Peñíscola suma un nuevo festival a su ya consolidado calendario cultural. El Institut Valencià de Cultura (IVC) presenta el I Romàntic Fest, una cita inédita dedicada a la canción melódica, el bolero y la música hispanoamericana que se celebrará los días 19 y 20 de junio en el Palau de Congressos de la localidad castellonense. Con entradas a solo 10 euros, la propuesta aspira a conquistar a un público amplio que, quizás sin saberlo, lleva toda la vida tarareando este repertorio.
No es casualidad que la apuesta llegue de la mano del IVC. La institución ya tiene presencia consolidada en Peñíscola con el Festival Internacional de Jazz y el Festival de Música Antiga i Barroca, dos referencias del circuito cultural valenciano. El Romàntic Fest se incorpora ahora a esa familia como una propuesta diferente, más popular en el mejor sentido del término: cercana, emotiva y con raíces profundas en la tradición musical de España y América Latina.

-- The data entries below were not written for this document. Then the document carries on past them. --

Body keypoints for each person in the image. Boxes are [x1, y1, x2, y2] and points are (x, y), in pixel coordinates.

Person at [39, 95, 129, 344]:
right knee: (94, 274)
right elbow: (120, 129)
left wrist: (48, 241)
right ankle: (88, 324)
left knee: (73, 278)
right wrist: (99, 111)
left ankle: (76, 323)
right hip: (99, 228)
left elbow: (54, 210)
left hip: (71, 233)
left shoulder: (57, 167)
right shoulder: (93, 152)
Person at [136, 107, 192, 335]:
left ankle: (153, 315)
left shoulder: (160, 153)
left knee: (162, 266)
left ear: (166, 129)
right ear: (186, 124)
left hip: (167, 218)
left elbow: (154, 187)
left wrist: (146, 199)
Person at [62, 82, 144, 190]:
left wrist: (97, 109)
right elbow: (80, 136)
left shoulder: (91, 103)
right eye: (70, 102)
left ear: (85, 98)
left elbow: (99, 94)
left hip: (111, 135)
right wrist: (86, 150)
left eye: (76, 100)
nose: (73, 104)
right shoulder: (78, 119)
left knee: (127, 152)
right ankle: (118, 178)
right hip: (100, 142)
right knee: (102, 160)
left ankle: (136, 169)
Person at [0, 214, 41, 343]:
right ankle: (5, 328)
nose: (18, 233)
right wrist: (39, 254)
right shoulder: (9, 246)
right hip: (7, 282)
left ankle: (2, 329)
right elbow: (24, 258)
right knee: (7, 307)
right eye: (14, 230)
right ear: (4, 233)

"El festival nace como un espacio de encuentro para los amantes de la canción melódica y la música romántica, dirigido a un público amplio y diverso, reuniendo propuestas de gran calidad artística y amplia trayectoria." - Beatriu Traver, directora adjunta de Música y Cultura Popular del Institut Valencià de Cultura
"Una nueva cita musical y de calidad que llega, una vez más, gracias a la colaboración de ambas instituciones, para seguir ampliando la oferta cultural en Peñíscola y comarca." - Andrés Martínez, alcalde de Peñíscola
Manu Tenorio abre el festival con 'El origen'
El viernes 19 de junio, a las 20.00 horas, será el turno de Manu Tenorio. Uno de los principales artistas surgidos de la primera edición de Operación Triunfo , el cantante sevillano llega a Peñíscola con un proyecto que mira hacia atrás para avanzar hacia delante. 'El origen' es un disco que combina melodías cautivadoras con modernidad electrónica, rindiendo homenaje a los clásicos de la canción melódica, con temas como 'Momentos', tributo a Julio Iglesias, y 'Vámonos', un clásico de la canción mexicana.
El propio Tenorio ha descrito el álbum como "la segunda parte de una trilogía" formada por "clásicos melódicos conocidos a través de grandes voces, como Moncho", con los que quería recuperar "esa figura universal" del cantante melódico. Una ambición que, en un panorama musical dominado por el reguetón y el trap, tiene algo de gesto contracultural: reivindicar la canción bien construida, la melodía que se queda. Con más de veinte años de carrera, Manu Tenorio demuestra que la música romántica no es nostalgia, sino vigencia.
Charanda y Jacaranda, el sábado 20
La segunda jornada, el sábado 20 de junio a las 20.30 horas, reunirá sobre el escenario a dos formaciones con historias muy distintas pero unidas por el mismo amor a la música romántica y las voces corales.
Charanda lleva cerca de dos décadas recorriendo escenarios con una propuesta que nació de la experiencia directa: sus integrantes vivieron en distintos países de América Latina y trajeron consigo ritmos, influencias y tradiciones que hoy conforman un sonido genuinamente mestizo. La agrupación ha participado en festivales internacionales y conciertos solidarios, una trayectoria que habla tanto de calidad artística como de compromiso.
Jacaranda, por su parte, es un nombre que resuena con fuerza en la memoria musical de la Comunitat Valenciana. Fundado en Castellón en 1984, el grupo acumula más de cuatro décadas de fidelidad al bolero y a las armonías vocales, un estilo propio que le ha valido numerosos reconocimientos dentro del panorama romántico español. Escuchar a Jacaranda es, de alguna manera, escuchar la historia de una forma de cantar que el tiempo no ha conseguido borrar.
Una apuesta institucional con precio popular
El Romàntic Fest es una iniciativa del Institut Valencià de Cultura, impulsada dentro del Plan Endavant y con el respaldo del Ayuntamiento de Peñíscola y la colaboración del Gran Hotel Peñíscola. Las entradas están disponibles en taquillas y en la web del IVC (ivc.gva.es) a un precio de 10 euros, una cifra que en el contexto actual del mercado de espectáculos resulta casi una declaración de intenciones: la cultura de calidad puede —y debe— ser accesible.
Peñíscola, ciudad que combina con soltura el turismo de sol y playa con una programación cultural de altura, cierra así un triángulo de géneros musicales que va del jazz al barroco y ahora alcanza el bolero. Tres festivales, tres públicos, y una misma convicción: que la música en vivo, en un enclave con semejante fuerza paisajística, es una experiencia difícil de igualar.